RAGAS (RAG Assessment):

from ragas import evaluate
from ragas.metrics import faithfulness, answer_relevancy, context_precision

scores = evaluate(
    dataset,  # questions, contexts, answers, ground_truths
    metrics=[
        faithfulness,        # Is the answer grounded in the retrieved context?
        answer_relevancy,    # Is the answer relevant to the question?
        context_precision,   # Are retrieved docs actually relevant?
    ]
)

Key metrics:

Faithfulness: Does the answer only use information from retrieved context? (Hallucination check)
Answer Relevancy: Does the answer actually address the question?
Context Recall: Was the relevant information retrieved at all?
Context Precision: What fraction of retrieved content is actually relevant?

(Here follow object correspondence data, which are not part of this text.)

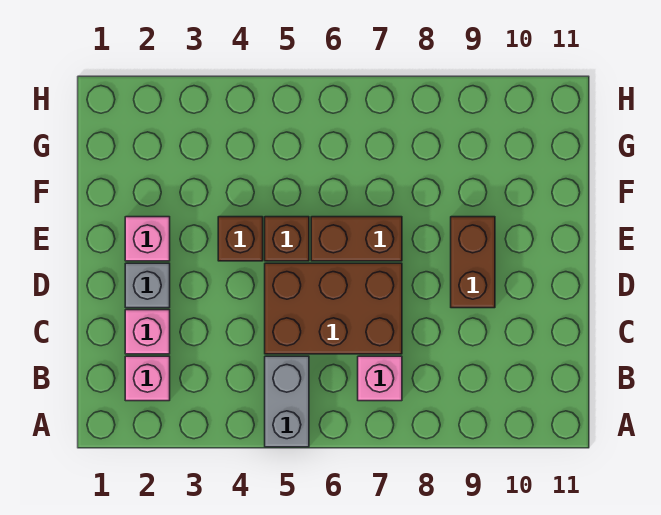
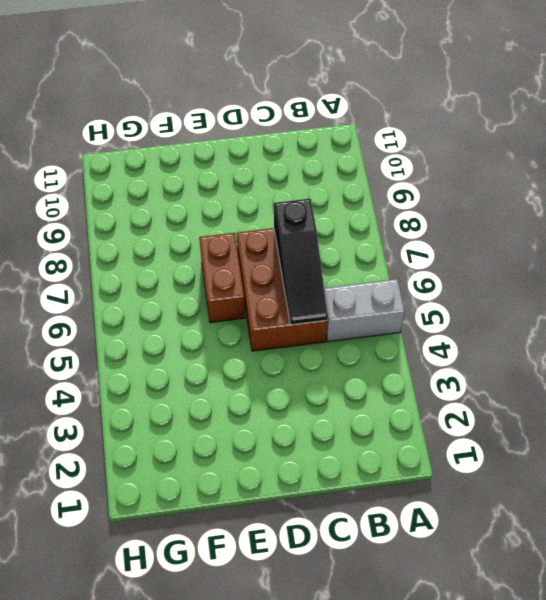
black slope C5:C7 level 2 top 7 -> none
none -> pink brick B2 level 1
none -> pink brick B7 level 1

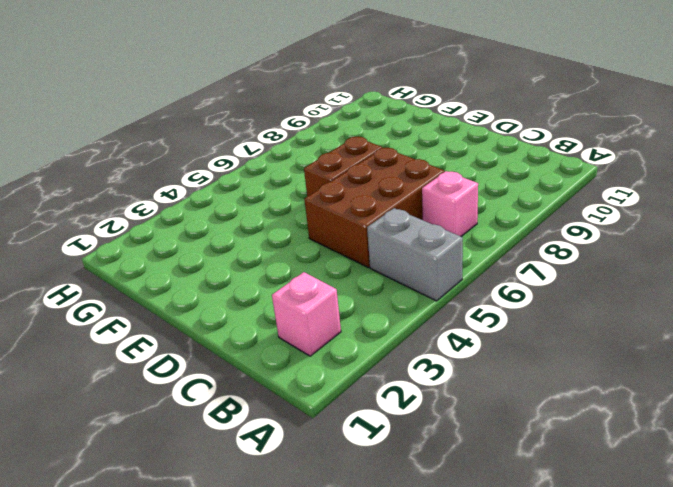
none -> pink brick C2 level 1
none -> grey brick D2 level 1

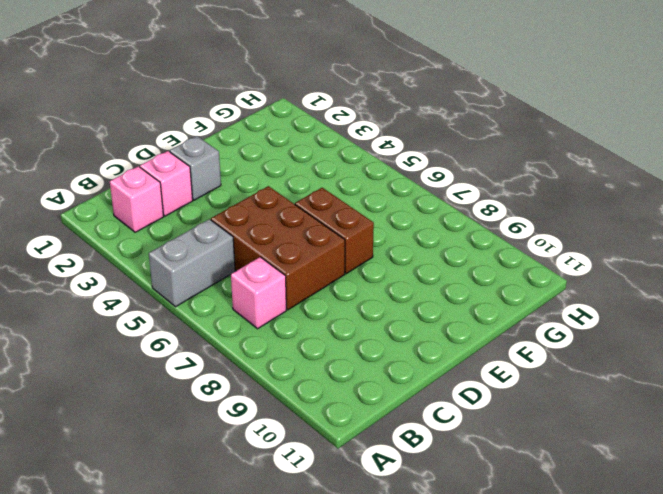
none -> brown brick D9:E9 level 1
none -> pink brick E2 level 1

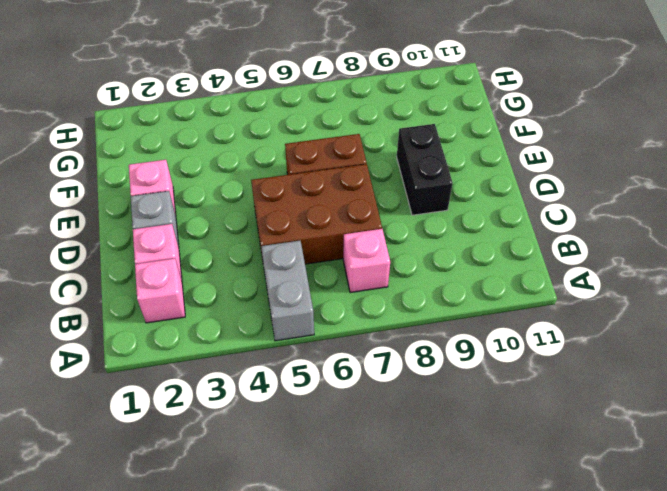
black brick D9:E9 level 1 -> brown brick D9:E9 level 1
none -> brown brick E4 level 1
none -> brown brick E5 level 1

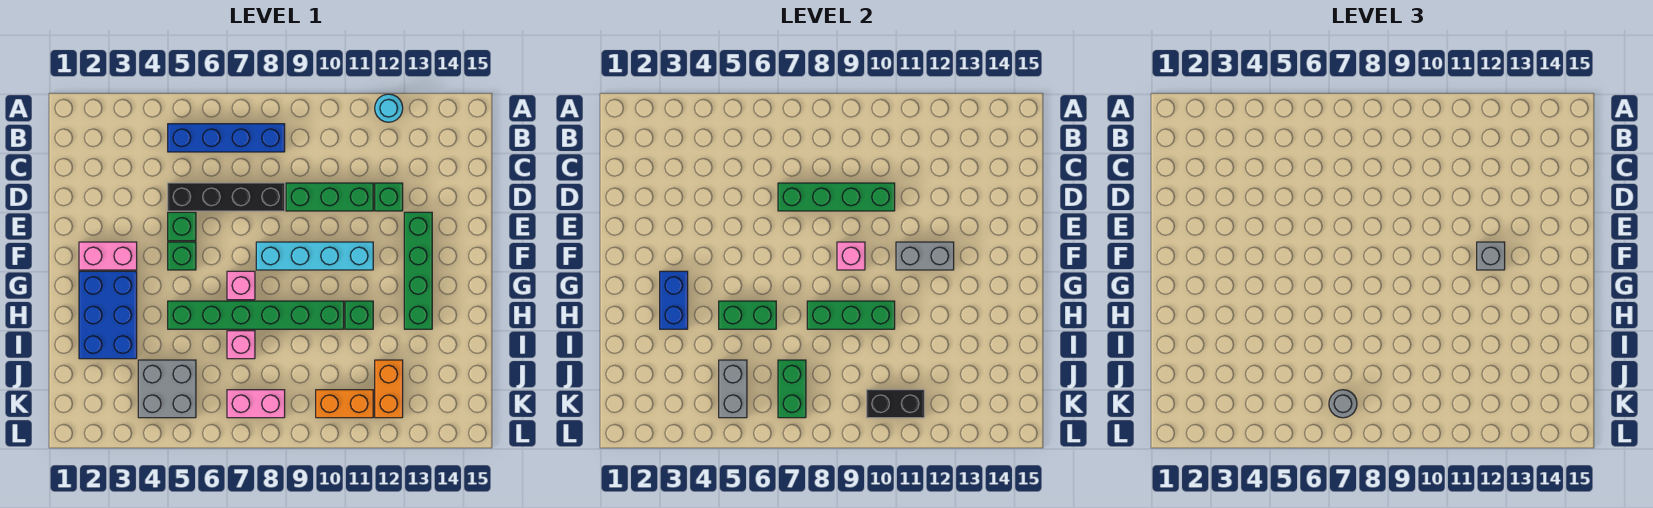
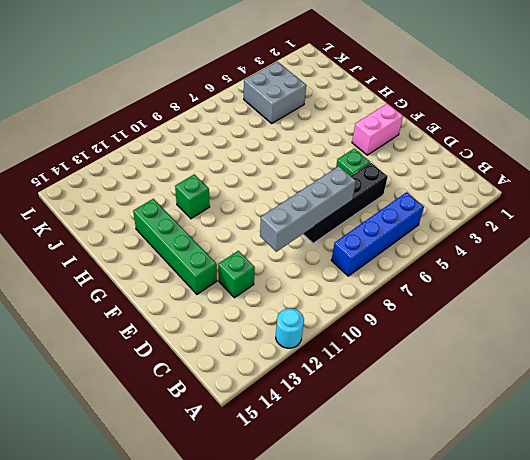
grey brick D7:D10 level 2 -> green brick D7:D10 level 2
none -> green brick D9:D11 level 1
none -> green brick F5 level 1
none -> cyan brick F8:F11 level 1
none -> blue brick G2:I3 level 1

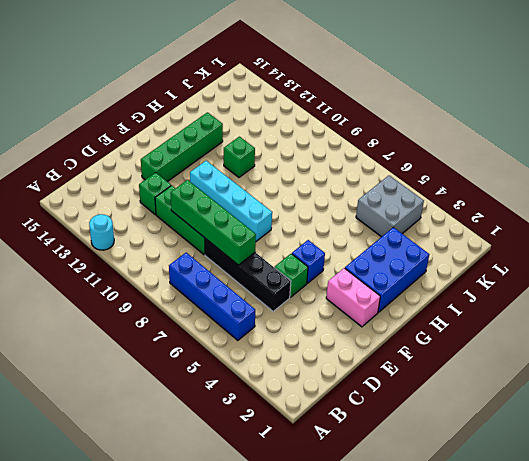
blue brick F5 level 1 -> green brick F5 level 1
none -> pink brick G7 level 1
none -> green brick H5:H10 level 1
none -> pink brick I7 level 1
none -> orange brick J12:K12 level 1

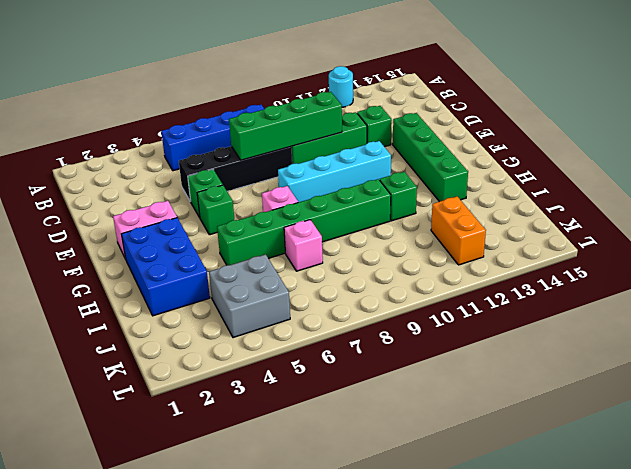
none -> pink brick K7:K8 level 1
none -> orange brick K10:K11 level 1
none -> pink brick F9 level 2
none -> grey brick F11:F12 level 2

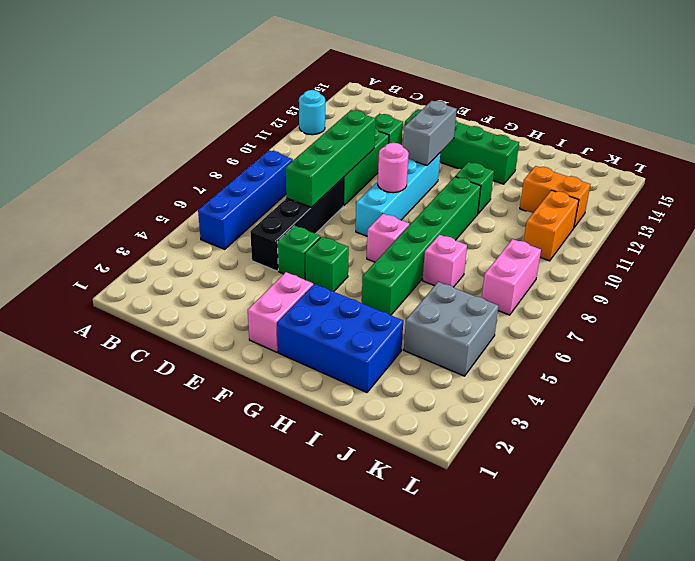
pink round brick F9 level 2 -> pink brick F9 level 2
none -> blue brick G3:H3 level 2
none -> green brick H5:H6 level 2
none -> green brick H8:H10 level 2
none -> grey brick J5:K5 level 2

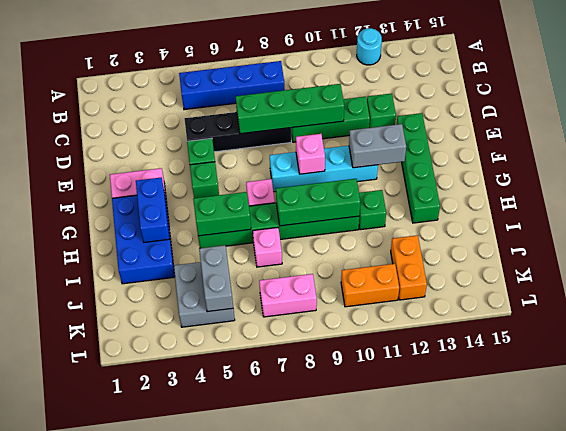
none -> green brick J7:K7 level 2
none -> black brick K10:K11 level 2
none -> grey brick F12 level 3
none -> grey round brick K7 level 3

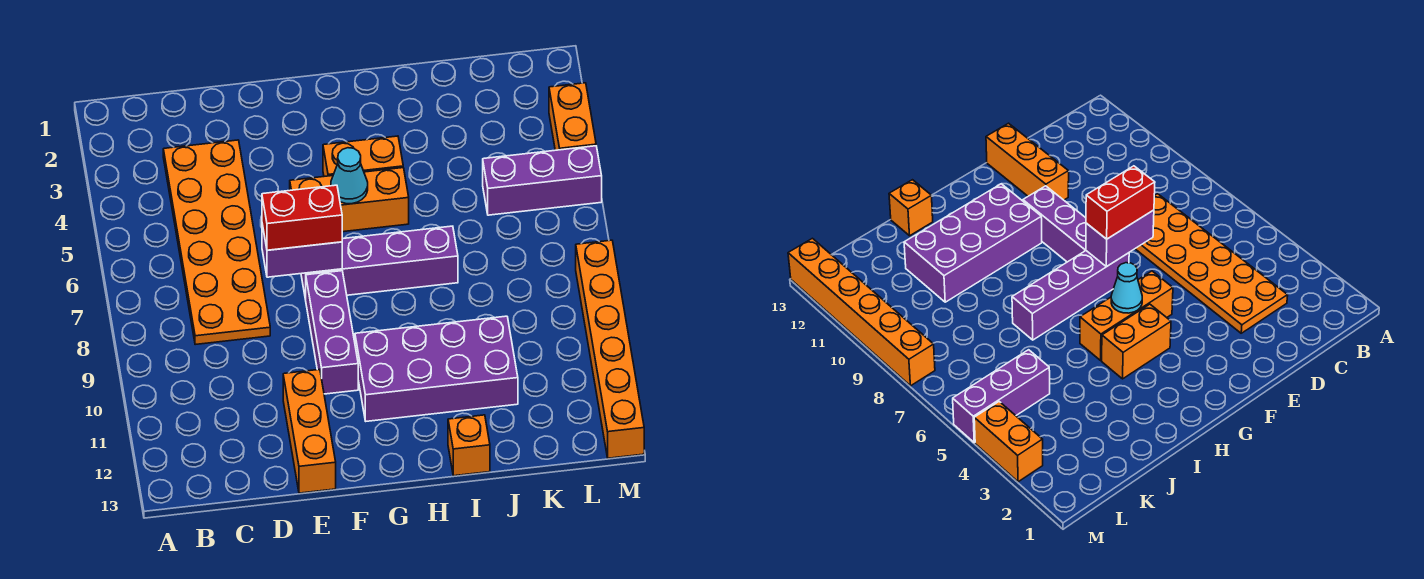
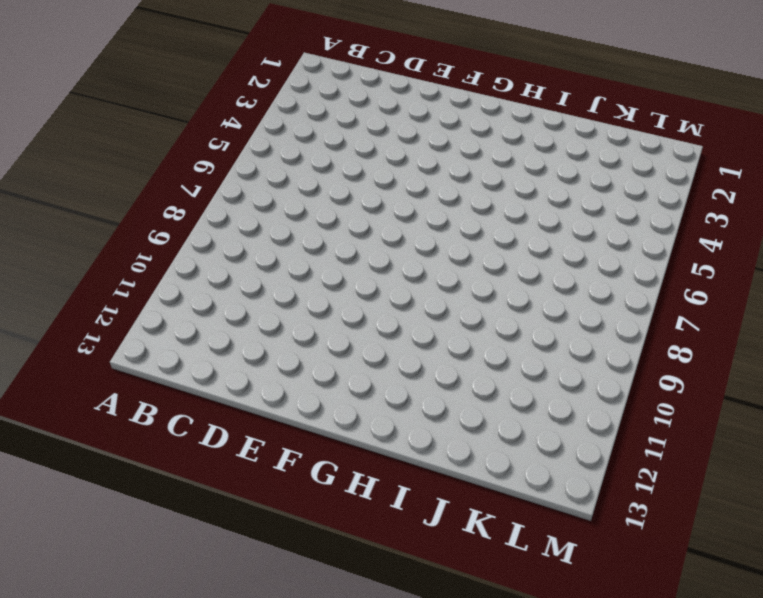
none -> orange plate C3:D8 level 1
none -> orange brick E11:E13 level 1
none -> orange brick F5:H5 level 1

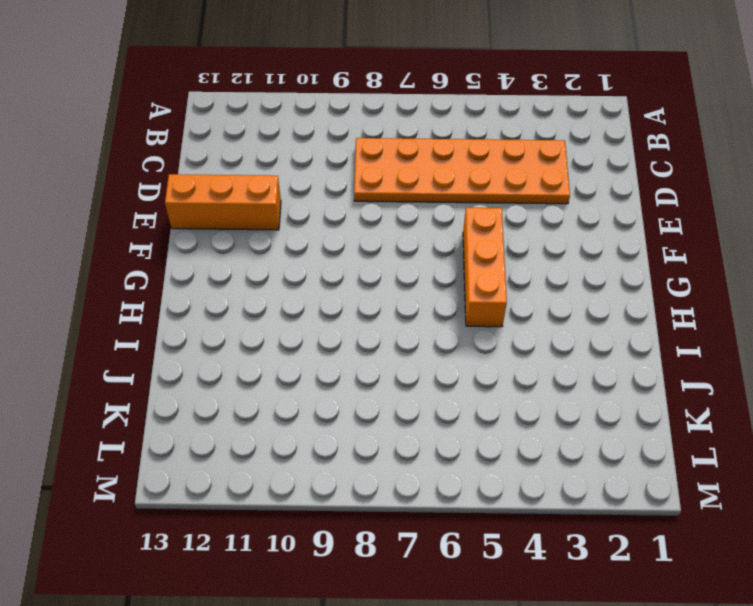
none -> purple brick F7:I7 level 1
none -> purple brick F8:F10 level 1
none -> orange brick G4:H4 level 1

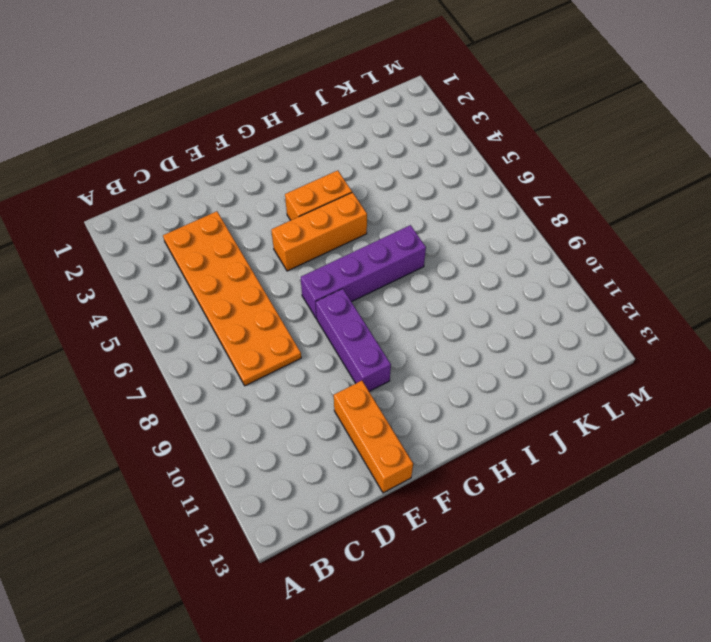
none -> purple brick G10:J11 level 1
none -> orange brick I13 level 1
none -> purple brick K5:M5 level 1

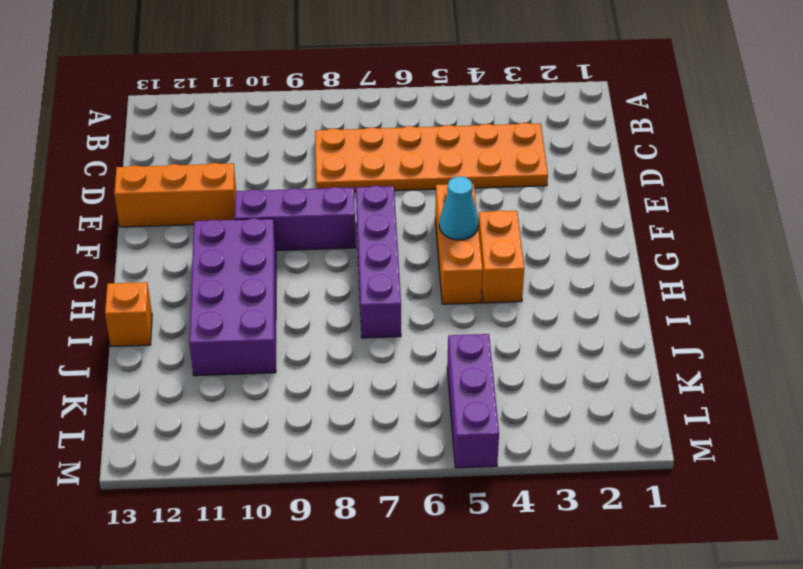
none -> orange brick M3:M4 level 1
none -> orange brick M8:M13 level 1
none -> purple brick E7:F7 level 2

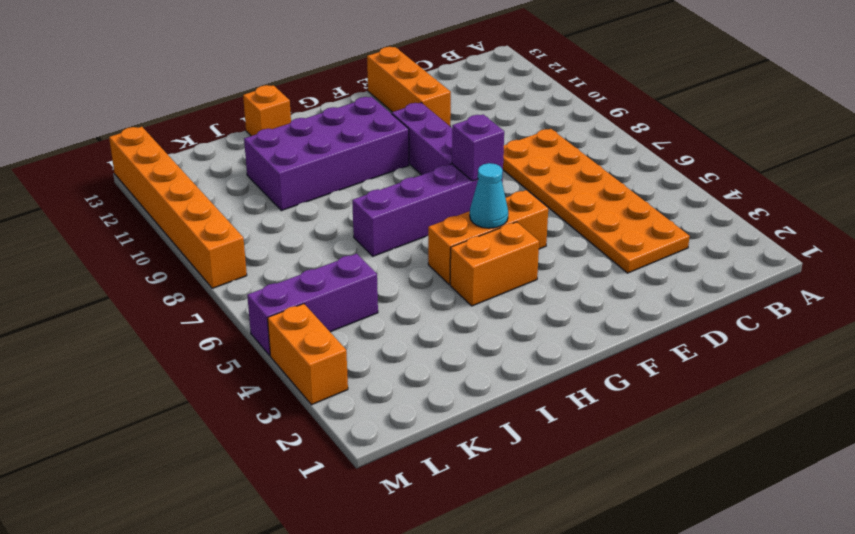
purple brick F7 level 2 -> purple brick E7:F7 level 2
none -> red brick E7:F7 level 3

Interview Corner Cases — RAG 🎯

"When should you use RAG vs. fine-tuning?" → RAG for: dynamic information (changes frequently), very specific private knowledge, needing to cite sources, reducing hallucination on factual queries. Fine-tuning for: changing the model's behavior/style/format, adapting to a specific writing style or response format, domain jargon that appears everywhere in outputs.
"What is the lost-in-the-middle problem?" → LLMs tend to pay more attention to information at the beginning and end of the context, and less to information in the middle. For RAG with many retrieved documents, critical information in the middle may be ignored. Mitigation: fewer documents, better ordering (most relevant first and last), or fine-tune on "middle-reading" tasks.
"How do you handle very large documents in RAG?" → Options: (1) Chunk them (standard approach). (2) Use a long-context model (128K context) and put the full document in context — expensive but avoids chunking artifacts. (3) Hierarchical summarization: summarize sections, then summarize summaries.
"What is RAG hallucination, and is it different from standard LLM hallucination?" → RAG can reduce hallucination but not eliminate it. RAG-specific hallucinations: (1) Retrieved context is retrieved but wrong information is used. (2) Context says X but model generates Y (faithfulness failure). (3) Ambiguous context → model chooses one interpretation. Standard evaluation with faithfulness metrics catches these.
"What is the difference between RAG and a 'long context' approach?" → Long context: stuff everything into the prompt (requires huge context window, expensive). RAG: selectively retrieve the most relevant information (cheaper but may miss something). Empirically: for very long docs, RAG + long context works better than either alone (retrieve the right sections, put in full context).